= Work to complete =
(1) In the message, the quoted writer would rather not add int8 overloads with a second argument. In one to three sentences, explain what is preferred instead and why.
(2) Answer these questions using the message:
(a) Which feature is given as an example of newer functionality tried out in contrib?
(b) Without which module can the writer of the reply not imagine using PostgreSQL?
(c) Where is the writer of the reply now looking to put this utility?
(3) Set down the part of the message starting at "On Wed, Apr" and ending at "it being present.".

= Text segment =

+++

On Wed, Apr 25, 2018 at 8:03 PM, Craig Ringer <craig(at)2ndquadrant(dot)com> wrote:
> Personally, I think this is a better candidate for being incorporated
> directly rather than as a contrib. This sort of utility is much less
> useful if you cannot rely on it being present.
>
I guess I've gotten used to the idea of contrib being both a test bed of
newer functionality—e.g., tsearch—without committing to a final API in the
core. Also can't imagine using PostgreSQL without pgcrypto being available.
But this is a perception issue on my part. I'm looking into where to put
this into core now.
> I'm not convinced by the wisdom of adding int8 overloads, etc, with a
> second argument. I'd rather this be named as a separate function. I
> realise that many programming languages do this, but it's IMO less
> discoverable this way, and might make our life harder if we later need
> to overload these functions in a different way.

+++

= Source information =
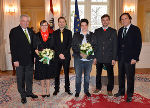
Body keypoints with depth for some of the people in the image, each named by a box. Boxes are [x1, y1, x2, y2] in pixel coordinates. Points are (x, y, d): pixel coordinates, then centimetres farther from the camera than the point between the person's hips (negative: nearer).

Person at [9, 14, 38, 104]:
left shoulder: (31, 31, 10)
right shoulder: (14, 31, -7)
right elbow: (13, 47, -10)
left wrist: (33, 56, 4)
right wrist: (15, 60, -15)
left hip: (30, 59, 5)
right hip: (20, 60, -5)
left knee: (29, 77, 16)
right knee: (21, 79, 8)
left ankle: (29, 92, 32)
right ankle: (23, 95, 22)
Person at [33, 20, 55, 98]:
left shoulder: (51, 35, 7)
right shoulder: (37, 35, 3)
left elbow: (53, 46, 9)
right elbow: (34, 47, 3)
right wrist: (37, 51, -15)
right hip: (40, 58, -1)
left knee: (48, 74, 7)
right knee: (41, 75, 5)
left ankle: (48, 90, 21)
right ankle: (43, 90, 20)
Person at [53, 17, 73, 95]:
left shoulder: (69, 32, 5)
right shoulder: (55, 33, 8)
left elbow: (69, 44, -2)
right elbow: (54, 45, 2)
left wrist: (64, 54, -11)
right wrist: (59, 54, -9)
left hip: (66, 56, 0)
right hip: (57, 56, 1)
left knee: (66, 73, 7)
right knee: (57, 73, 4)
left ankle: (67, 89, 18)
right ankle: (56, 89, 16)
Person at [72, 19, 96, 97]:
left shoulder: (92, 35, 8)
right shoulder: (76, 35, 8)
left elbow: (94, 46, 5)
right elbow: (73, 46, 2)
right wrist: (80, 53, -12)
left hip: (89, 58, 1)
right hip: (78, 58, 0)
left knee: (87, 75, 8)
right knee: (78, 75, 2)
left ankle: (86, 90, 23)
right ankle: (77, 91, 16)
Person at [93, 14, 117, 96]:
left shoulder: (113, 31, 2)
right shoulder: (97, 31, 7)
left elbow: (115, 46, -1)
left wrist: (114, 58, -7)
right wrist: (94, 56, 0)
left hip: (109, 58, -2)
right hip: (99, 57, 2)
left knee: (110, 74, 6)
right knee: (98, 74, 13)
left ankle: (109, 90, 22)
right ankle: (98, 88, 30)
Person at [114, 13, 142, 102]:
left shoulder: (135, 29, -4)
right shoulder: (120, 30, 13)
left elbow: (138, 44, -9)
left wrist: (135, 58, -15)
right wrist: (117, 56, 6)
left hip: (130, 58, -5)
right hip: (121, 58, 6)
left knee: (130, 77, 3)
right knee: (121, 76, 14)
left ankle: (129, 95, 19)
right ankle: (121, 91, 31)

+++

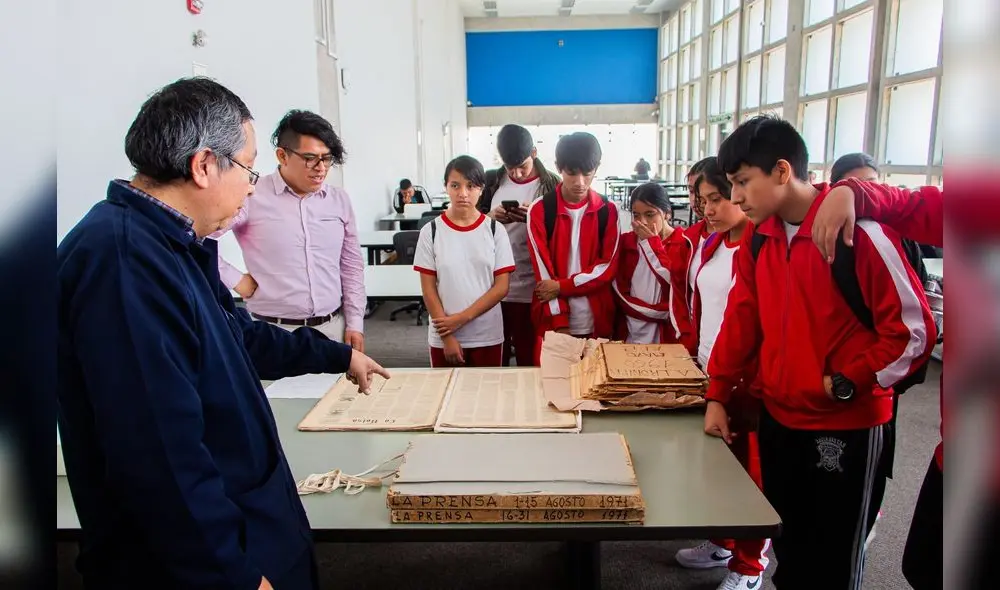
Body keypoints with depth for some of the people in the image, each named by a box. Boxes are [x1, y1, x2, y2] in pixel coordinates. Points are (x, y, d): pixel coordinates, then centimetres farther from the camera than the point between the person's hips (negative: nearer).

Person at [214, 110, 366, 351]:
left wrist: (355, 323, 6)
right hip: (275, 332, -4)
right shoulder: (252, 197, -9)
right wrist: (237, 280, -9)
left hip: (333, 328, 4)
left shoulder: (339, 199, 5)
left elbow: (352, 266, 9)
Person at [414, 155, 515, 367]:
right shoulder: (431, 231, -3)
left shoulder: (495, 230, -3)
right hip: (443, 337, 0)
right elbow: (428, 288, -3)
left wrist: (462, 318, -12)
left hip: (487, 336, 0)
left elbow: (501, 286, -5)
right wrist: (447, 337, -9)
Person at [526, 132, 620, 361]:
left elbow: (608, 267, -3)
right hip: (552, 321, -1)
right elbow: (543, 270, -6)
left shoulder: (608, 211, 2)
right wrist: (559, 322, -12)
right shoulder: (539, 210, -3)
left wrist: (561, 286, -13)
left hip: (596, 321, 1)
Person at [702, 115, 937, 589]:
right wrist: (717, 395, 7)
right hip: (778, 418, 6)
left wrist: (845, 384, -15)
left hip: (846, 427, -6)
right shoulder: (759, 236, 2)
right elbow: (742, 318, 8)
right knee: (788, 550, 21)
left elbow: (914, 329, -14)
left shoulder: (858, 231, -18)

+++

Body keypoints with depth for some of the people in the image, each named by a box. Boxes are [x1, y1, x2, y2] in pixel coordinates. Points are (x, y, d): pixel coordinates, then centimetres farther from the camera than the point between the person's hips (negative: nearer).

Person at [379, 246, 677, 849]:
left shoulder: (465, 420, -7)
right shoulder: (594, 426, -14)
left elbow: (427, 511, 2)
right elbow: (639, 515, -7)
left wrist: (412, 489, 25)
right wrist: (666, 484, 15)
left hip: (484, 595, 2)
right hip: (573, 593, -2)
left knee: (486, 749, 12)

+++

= Answers to each task =
(1) A separately named function is preferred. In Craig Ringer's view, overloads with a second argument are less discoverable and could make it harder to overload these functions in a different way later.

(2)
(a) tsearch
(b) pgcrypto
(c) Into core

(3)
On Wed, Apr 25, 2018 at 8:03 PM, Craig Ringer <craig(at)2ndquadrant(dot)com> wrote:
> Personally, I think this is a better candidate for being incorporated
> directly rather than as a contrib. This sort of utility is much less
> useful if you cannot rely on it being present.